At least one thing can be said about the various conflicts in the middle east, especially of the vaious monument destructions: they make visible that eternal war of the great Mothership of the Dead hanging everywhere in null space, with the boarding parties of the Living. And no one is really sure what that Trembling of the Frame means; science says it means nothing and doesn't exist except as childish misty fair tale, and the other side says, well it's hard to say anymore what the other side is. Myth? What is that?

Thursday, February 4, 2016

machine

He could catch the wisp out of the corner of the eye, where the boojums lived when he smoked herb.

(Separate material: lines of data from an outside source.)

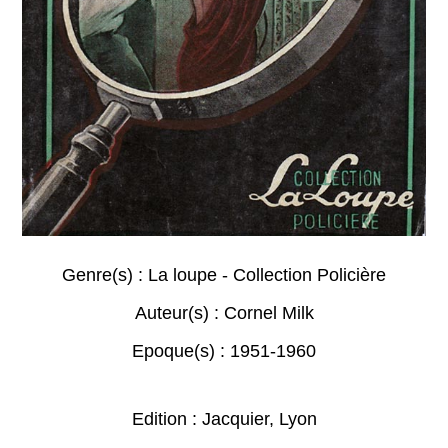
Genre(s) :
La loupe - Collection Policière
Auteur(s) :
Cornel Milk
Epoque(s) :
1951-1960
Edition : Jacquier, Lyon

O: "O brother, when are thou?"
Him: "I hear the fiendish machines all night long, clanging banging dropping material from the railing onto other platforms, sawing grinding. The Law of the machine firms up under the detritus of noise, noise is the straight gate...or is that gait, could as well be, making the gesture of walking less pliable. The Law is both exoskeleton and endoskeleton. We can only endure in the animal mash between the two -- folded -- control surfaces...from even far away environments-----those damn nocturnal machines----maybe we are becoming like coral, constructing our external supports in very clever way, maybe that is the Way of the Extro-Law, disguising itself as support, making way for the ultimate supportive colony, bee-hive like."

O: Are they like that gentle humming many uears ago, you in bed, summer evening wind drifting in, lie space ships communicating you thought I bet.

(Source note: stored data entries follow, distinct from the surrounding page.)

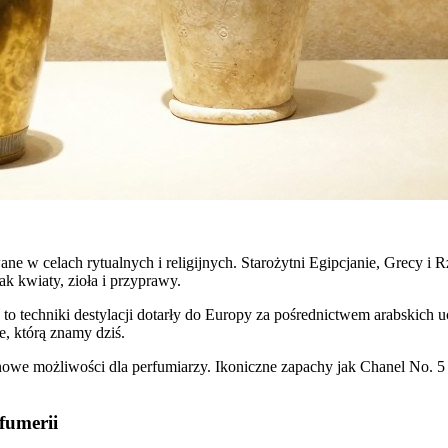
ane w celach rytualnych i religijnych. Starożytni Egipcjanie, Grecy 
k kwiaty, zioła i przyprawy.
to techniki destylacji dotarły do Europy za pośrednictwem arabskich u
, którą znamy dziś.
owe możliwości dla perfumiarzy. Ikoniczne zapachy jak Chanel No. 5
fumerii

Him: Lousy rotten shroud of memory. here, Henry Miller the shoe fits exactly.:

One passes imperceptibly from one scene, one age, one life to another. Suddenly, walking down a street, be it real or be it a dream, one realizes for the first time that the years have flown, that all this has passed forever and will live on only in memory; and then the memory turns inward with a strange, clutching brilliance and one goes over these scenes and incidents perpetually, in dream and reverie, while walking a street, while lying with a woman, while reading a book, while talking to a stranger . . . suddenly, but always with terrific insistence and always with terrific accuracy, these memories intrude, rise up like ghosts and permeate every fiber of one’s being. – Black Spring

A vision> I was in the Walmart grocery store section and looked up and passing like some weird ship was a mountain man, heavy set tall, long gray beard shoulder length gray hair but wearing a short purple dress about 10 inches above the knee and wearing a white blouse with huge breasts false i guess very large bra however jsut silently sashing past the tomatoes and avocados. I paused thinking did i see what i just thought i saw around the corner i go and no commotion, no large mountain man in drag   what tha'??!!! every space holds its cracks and gaps no matter how unperturbed the surface may be...

There was something else he meant to say but now forgotten, the clash of gaps, the muzzyness mustiness of memories...sometimes like thin gruel to make a life but you make it with waht you got.